The Antipope
- First edition
- Author: Robert Rankin
- Language: English
- Series: The Brentford Trilogy
- Genre: Fantasy novel
- Publisher: Pan Books and Corgi Adult
- Publication date: 1981 (Pan), 1991 (Corgi)
- Publication place: United Kingdom
- Media type: Print (Paperback)
- Pages: 249 (Pan edition) 288 (Corgi edition)
- ISBN: 978-0-330-26503-4 (Pan edition) ISBN 978-0-552-13841-3 (Corgi edition)
- OCLC: 16539882
- Followed by: The Brentford Triangle

= The Antipope =

Novel by Robert Rankin

The Antipope is a comic fantasy novel by the British author Robert Rankin. It is Rankin's first novel, and the first book in the Brentford Trilogy which, as of 2020, consists of 10 novels. The book was first published in 1981 by Pan Books, and from 1991 by Corgi books, an imprint of Transworld Publishers. Although typically found in the science fiction section of bookshops, it is a difficult novel to categorise; Rankin himself joked that he wanted to create a new genre of fiction, called "Far Fetched Fiction", so that he would have his own bookshelf in Smiths.

== Plot ==
The Antipope charts Brentford's anti-heroes' (Jim Pooley and John Omally) drinking, work avoidance, womanising, and further drinking as they try to foil the eponymous antipope in his demonic attempt to establish a new Holy See.

==Characters in "The Antipope"==

- John Omally
- Jim Pooley
- Pope Alexander VI The Anti-Pope, also appearing as a tramp of dreadful aspect
- Professor Slocombe
- Neville, the part-time barman
- Archroy
- Norman Hartnell
- Soap Distant
- Old Pete

==Literary significance & criticism==
During the 1970s, Rankin wrote a number of short stories. Having been introduced to graphic designer Alan Aldridge, then at Aurelia Entertainment, he submitted some of those stories in the hope of getting a publishing deal. Despite liking the work, Aldridge was of the opinion that the short stories were unpublishable, and asked Rankin to write a novel. Rankin spent the next six months merging several of his short stories, resulting in The Antipope, which Aldridge took to Pan Books who bought and subsequently published the novel.

In spite of Aldridge's and Pan's initial enthusiasm, Pan declined to publish any novels beyond the first three books of The Brentford Trilogy. Rankin's editor moved to another publisher, and his writing career came to a halt until 1988 when Sphere Books (under the Abacus imprint) reprinted the original trilogy in one volume (ISBN 978-0-349-10028-9).

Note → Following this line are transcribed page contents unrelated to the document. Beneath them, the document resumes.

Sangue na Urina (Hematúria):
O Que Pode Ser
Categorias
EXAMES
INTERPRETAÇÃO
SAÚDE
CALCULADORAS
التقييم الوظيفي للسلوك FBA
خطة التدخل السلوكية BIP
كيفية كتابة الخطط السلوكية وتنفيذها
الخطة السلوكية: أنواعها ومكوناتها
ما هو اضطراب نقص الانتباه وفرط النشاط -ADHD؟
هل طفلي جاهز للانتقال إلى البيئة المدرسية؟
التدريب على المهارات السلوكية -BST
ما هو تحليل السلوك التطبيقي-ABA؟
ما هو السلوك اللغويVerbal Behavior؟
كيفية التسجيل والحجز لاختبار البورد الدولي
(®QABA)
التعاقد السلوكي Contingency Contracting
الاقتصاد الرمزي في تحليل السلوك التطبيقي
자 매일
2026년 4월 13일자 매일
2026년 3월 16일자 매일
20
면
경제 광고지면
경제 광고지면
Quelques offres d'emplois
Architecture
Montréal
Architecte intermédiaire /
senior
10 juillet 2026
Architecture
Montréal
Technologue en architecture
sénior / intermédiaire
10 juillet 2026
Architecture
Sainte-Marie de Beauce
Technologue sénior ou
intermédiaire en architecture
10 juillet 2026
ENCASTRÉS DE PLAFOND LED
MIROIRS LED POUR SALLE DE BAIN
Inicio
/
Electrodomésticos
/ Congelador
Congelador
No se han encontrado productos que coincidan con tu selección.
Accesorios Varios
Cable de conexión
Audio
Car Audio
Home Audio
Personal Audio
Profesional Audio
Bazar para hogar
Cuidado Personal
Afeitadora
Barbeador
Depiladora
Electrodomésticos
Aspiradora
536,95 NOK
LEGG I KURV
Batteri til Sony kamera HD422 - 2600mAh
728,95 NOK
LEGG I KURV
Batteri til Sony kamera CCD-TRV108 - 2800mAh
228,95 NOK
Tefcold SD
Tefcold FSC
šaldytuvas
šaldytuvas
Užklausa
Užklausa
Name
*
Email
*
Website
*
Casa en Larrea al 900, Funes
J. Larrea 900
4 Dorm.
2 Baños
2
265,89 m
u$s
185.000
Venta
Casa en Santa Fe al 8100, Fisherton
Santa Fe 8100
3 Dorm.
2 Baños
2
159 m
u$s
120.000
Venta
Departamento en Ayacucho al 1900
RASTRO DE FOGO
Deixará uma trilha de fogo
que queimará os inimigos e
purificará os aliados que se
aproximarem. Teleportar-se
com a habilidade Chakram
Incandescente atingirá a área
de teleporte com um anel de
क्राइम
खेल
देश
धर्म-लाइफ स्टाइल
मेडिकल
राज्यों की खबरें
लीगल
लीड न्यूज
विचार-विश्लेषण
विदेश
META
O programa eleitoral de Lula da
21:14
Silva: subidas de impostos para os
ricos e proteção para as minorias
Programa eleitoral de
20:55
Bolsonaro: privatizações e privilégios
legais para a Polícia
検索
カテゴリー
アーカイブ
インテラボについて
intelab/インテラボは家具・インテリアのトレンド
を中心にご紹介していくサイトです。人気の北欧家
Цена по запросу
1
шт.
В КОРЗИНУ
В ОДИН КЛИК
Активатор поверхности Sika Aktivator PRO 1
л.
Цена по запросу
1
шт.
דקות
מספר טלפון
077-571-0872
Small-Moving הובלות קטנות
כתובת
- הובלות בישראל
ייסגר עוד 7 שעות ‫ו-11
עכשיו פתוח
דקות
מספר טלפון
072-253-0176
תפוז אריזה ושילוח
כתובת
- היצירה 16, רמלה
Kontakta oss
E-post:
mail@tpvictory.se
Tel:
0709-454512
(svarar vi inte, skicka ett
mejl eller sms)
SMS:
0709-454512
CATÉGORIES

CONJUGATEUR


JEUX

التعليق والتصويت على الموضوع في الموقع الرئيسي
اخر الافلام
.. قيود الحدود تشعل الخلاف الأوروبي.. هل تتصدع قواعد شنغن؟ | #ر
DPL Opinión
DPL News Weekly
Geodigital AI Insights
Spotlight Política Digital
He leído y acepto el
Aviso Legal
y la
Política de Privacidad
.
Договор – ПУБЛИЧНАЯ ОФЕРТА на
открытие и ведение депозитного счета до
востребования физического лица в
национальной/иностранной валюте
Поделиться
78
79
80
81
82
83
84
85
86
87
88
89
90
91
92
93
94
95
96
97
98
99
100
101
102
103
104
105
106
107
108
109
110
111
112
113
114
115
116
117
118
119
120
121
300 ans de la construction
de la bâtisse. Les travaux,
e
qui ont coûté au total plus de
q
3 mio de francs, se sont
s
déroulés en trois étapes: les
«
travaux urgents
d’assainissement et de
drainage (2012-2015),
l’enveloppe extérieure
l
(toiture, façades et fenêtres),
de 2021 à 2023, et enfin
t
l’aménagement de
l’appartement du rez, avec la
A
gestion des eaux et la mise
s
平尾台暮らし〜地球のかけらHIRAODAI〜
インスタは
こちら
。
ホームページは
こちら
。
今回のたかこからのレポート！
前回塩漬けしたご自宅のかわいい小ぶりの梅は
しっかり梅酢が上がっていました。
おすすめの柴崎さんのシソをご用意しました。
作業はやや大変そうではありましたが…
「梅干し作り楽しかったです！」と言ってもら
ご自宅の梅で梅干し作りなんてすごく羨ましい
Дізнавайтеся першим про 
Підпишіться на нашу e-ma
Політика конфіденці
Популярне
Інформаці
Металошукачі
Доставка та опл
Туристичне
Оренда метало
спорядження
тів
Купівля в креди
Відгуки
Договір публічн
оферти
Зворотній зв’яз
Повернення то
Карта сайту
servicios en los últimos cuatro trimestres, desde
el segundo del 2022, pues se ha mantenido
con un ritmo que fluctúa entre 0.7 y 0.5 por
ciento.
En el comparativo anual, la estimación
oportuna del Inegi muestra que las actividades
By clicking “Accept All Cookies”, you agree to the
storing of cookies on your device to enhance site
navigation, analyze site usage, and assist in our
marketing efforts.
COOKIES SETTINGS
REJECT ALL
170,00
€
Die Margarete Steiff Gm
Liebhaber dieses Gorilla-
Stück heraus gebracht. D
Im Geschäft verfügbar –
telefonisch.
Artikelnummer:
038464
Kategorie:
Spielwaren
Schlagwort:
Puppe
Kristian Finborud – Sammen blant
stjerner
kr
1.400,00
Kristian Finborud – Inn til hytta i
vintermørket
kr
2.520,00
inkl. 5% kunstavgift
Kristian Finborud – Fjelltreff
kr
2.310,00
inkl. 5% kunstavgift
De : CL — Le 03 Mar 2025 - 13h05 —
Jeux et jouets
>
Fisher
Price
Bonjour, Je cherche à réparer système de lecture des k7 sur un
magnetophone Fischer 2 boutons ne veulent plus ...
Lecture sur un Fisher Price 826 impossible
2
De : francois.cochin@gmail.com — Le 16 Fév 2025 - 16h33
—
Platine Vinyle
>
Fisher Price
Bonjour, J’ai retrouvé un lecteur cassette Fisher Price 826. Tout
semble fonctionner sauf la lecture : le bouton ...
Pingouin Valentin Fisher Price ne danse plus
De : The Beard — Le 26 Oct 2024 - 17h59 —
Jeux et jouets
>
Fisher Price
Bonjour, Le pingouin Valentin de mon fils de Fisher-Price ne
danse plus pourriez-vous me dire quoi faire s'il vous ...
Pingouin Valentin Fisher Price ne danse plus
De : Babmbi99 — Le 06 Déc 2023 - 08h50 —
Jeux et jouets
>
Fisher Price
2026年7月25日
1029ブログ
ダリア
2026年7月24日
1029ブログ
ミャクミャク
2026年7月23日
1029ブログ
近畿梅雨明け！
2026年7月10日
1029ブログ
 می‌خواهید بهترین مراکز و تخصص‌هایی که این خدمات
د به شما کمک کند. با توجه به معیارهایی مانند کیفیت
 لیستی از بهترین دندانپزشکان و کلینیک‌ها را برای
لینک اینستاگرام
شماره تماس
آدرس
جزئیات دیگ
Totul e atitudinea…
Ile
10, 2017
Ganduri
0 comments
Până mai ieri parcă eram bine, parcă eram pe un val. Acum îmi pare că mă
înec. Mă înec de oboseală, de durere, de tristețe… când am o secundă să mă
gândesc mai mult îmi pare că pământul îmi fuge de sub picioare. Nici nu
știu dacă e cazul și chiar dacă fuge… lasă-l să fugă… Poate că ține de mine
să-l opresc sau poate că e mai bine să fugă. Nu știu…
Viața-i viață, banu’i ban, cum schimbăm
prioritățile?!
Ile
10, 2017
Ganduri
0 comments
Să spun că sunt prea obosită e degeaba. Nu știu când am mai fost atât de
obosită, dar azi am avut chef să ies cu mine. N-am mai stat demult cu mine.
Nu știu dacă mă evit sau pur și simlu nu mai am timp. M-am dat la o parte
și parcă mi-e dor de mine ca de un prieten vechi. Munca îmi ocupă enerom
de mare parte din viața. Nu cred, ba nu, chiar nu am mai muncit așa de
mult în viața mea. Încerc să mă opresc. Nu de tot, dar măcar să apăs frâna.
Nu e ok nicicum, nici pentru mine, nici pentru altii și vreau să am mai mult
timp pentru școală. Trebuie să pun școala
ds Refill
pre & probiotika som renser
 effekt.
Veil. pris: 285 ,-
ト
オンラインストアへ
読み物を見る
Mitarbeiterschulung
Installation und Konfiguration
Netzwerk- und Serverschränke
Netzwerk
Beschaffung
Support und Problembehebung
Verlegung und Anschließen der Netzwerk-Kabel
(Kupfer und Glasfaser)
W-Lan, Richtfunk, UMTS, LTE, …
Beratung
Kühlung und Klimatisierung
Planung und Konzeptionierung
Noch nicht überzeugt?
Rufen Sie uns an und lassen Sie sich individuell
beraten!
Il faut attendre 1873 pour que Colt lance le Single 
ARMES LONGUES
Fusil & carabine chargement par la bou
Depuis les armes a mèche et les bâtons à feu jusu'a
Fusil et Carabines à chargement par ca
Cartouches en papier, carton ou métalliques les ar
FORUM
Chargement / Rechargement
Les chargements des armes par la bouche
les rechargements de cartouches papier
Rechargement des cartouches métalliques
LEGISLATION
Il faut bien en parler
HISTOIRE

Despite this inauspicious start, Rankin and The Antipope have since attained something of a cult status, with the following two review extracts printed on the back cover of the Corgi edition:

'Wonderful...A heady mix of Flann O'Brien, Douglas Adams, Tom Sharpe and Ken Campbell, but with an inbuilt irreverence and indelicacy that is unique – and makes it the long-awaited, heavy smoker's answer to The Lord of the Rings'
 – Time Out

'Wonderfully entertaining...reads like a Flann O'Brien rewrite of Close Encounters'
 – City Limits

== Cover art ==

Later Corgi edition (1991)
designed by the author

The original Pan Books release of the novel features a different front cover by artist Alistair Graham. It depicts five of the main characters of the book, with The Flying Swan in the background and the figure of the resurrected Pope Alexander VI looming ominously over everything.

The stylised drawing of a bull on the more recent Corgi cover represents the red bull of the Borgia coat of arms, with Archroy's five magic beans scattered across it, and was designed by the author for the later edition.

== Other media ==
In addition to the paperback novels, The Antipope has been released as an audiobook, first published by Smartpass Ltd in October 1993 (ISBN 978-1-903362-24-2) and narrated by Rankin himself. The audio book stars David Gooderson, Lucy Robinson, and Nick Murchie.

Oneword Radio broadcast the Smartpass production of the novel, read by Robert Rankin, in 21 instalments, during November 2006.

In 2004, the Dreaming Theatre Company produced a stage adaptation of The Antipope; the production toured across the UK playing in venues and festivals. It was adapted by Scott Harrison and Lee Harris, and starred the following cast:

1. John Omally – Aidan McCarthy
2. Jim Pooley – Andrew Welch
3. The Antipope – John Buckeridge
4. Professor Slocombe – Roger Andrew
5. Neville, the part-time barman – Scott Harrison
6. Archroy – Matthew Freeman
7. Norman Hartnell – Jamie McKeller

It toured as a double bill with Eric, the first ever stage adaptation of this Terry Pratchett Discworld novel, also by writers Scott Harrison and Lee Harris. Both plays featured the same actors.